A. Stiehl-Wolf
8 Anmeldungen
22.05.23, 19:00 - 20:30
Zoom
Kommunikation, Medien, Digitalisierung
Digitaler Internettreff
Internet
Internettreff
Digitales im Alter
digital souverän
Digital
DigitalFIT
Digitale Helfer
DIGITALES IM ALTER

——

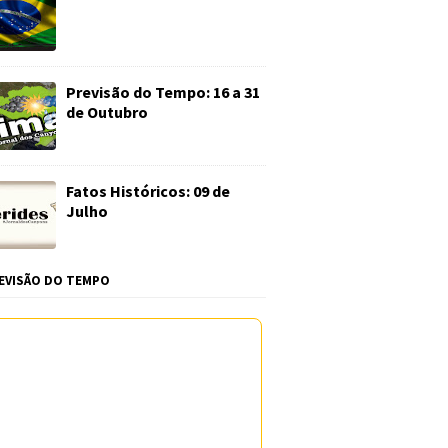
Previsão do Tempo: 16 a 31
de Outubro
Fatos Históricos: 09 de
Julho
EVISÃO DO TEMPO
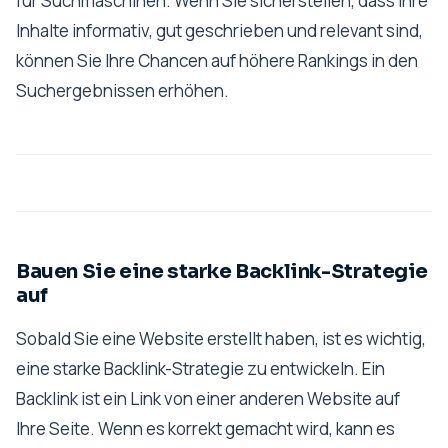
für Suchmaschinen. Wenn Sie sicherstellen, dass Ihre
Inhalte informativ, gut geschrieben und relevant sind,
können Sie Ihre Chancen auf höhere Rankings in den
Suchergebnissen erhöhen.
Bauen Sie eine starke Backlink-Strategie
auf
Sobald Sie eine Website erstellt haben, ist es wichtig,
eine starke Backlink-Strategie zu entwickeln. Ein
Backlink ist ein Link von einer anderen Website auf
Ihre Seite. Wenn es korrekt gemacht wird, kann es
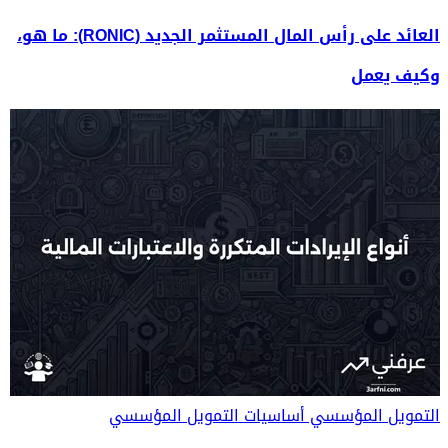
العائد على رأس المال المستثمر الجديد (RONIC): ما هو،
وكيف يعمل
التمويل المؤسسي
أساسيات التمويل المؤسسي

——

● WHAT YOU HAVE TO DO
Exact copy, pictures excluded: from the line with "Bauen Sie eine starke Backlink-Strategie" up to and including the line with "أساسيات التمويل المؤسسي" in the data above.

● TASK OUTPUT
Bauen Sie eine starke Backlink-Strategie
auf
Sobald Sie eine Website erstellt haben, ist es wichtig,
eine starke Backlink-Strategie zu entwickeln. Ein
Backlink ist ein Link von einer anderen Website auf
Ihre Seite. Wenn es korrekt gemacht wird, kann es
العائد على رأس المال المستثمر الجديد (RONIC): ما هو،
وكيف يعمل
التمويل المؤسسي
أساسيات التمويل المؤسسي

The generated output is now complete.